Sunday, October 17, 2010

IT LIVES!


After hacking away at this thing FAR MORE than I had intended to, the diode test fixture works, again. Having displaced the guts enough to tackle some metalwork, I bored out the power supply connector hole to accept a DB-9 connector that will support all power feeds, though I've retained the banana connectors for the variable supply for convenience.

After plumbing that in, I applied power only to learn that I'd lost a channel. Following a bit of hair pulling (from the front, naturally), I isolated a poor solder joint on one of the three breadboards. Closed it up and discovered that while I'd fixed the channel I was working on another channel took a shit. Traced that to the same board, repaired it.. gently tucked everything away and closed the lid. You'll just have to live without gutshot of the most current incarnation, sorry. Imagine a lot of wires that have been cut and spliced numerous times and three ugly breadboards.

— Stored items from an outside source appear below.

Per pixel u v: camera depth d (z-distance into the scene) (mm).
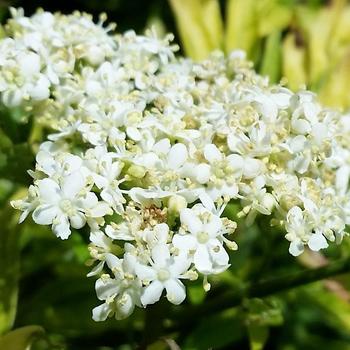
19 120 115
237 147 102
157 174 98
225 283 128
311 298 132
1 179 118
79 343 124
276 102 106
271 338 142
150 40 118
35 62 108
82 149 108
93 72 110
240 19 144
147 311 106
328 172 108
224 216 115
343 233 103
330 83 144
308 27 148
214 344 124
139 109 107
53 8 163
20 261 131
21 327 120
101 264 94
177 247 92
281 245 128
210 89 111
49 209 95
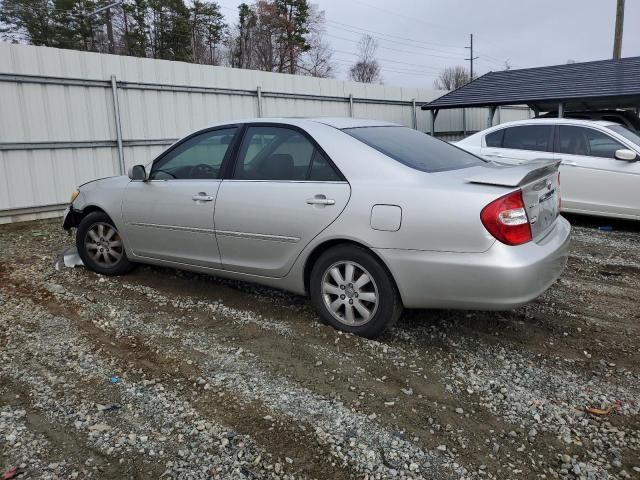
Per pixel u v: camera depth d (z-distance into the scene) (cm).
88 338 382
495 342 379
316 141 389
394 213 344
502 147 839
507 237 322
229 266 433
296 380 323
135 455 255
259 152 419
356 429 275
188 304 448
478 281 325
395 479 239
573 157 766
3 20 3897
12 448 259
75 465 247
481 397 307
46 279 517
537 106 1633
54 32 3984
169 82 1043
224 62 5050
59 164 902
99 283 504
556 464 251
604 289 499
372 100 1570
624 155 718
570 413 292
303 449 259
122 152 980
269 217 397
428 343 375
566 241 376
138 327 402
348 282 375
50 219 888
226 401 301
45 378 325
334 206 367
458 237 326
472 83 1741
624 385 322
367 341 372
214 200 427
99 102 945
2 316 423
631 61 1488
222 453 256
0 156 832
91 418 284
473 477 241
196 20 4706
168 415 287
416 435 271
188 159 459
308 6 4869
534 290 329
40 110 870
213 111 1128
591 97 1298
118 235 515
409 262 342
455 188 335
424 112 1795
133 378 326
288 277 403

Here's a couple face shots:





These numbers are meaningless in terms of absolute voltage. I have traded accuracy for precision. Here is a shot that demonstrates the sort of swing one gets from a change in temperature, my finger throwing off the readings of channel D (it took about 20-30 seconds to drop that far and it hadn't finished dropping).



That is why all matching of semiconductors takes so long, one must allow the part to thermally stabilise or any readings are essentially useless.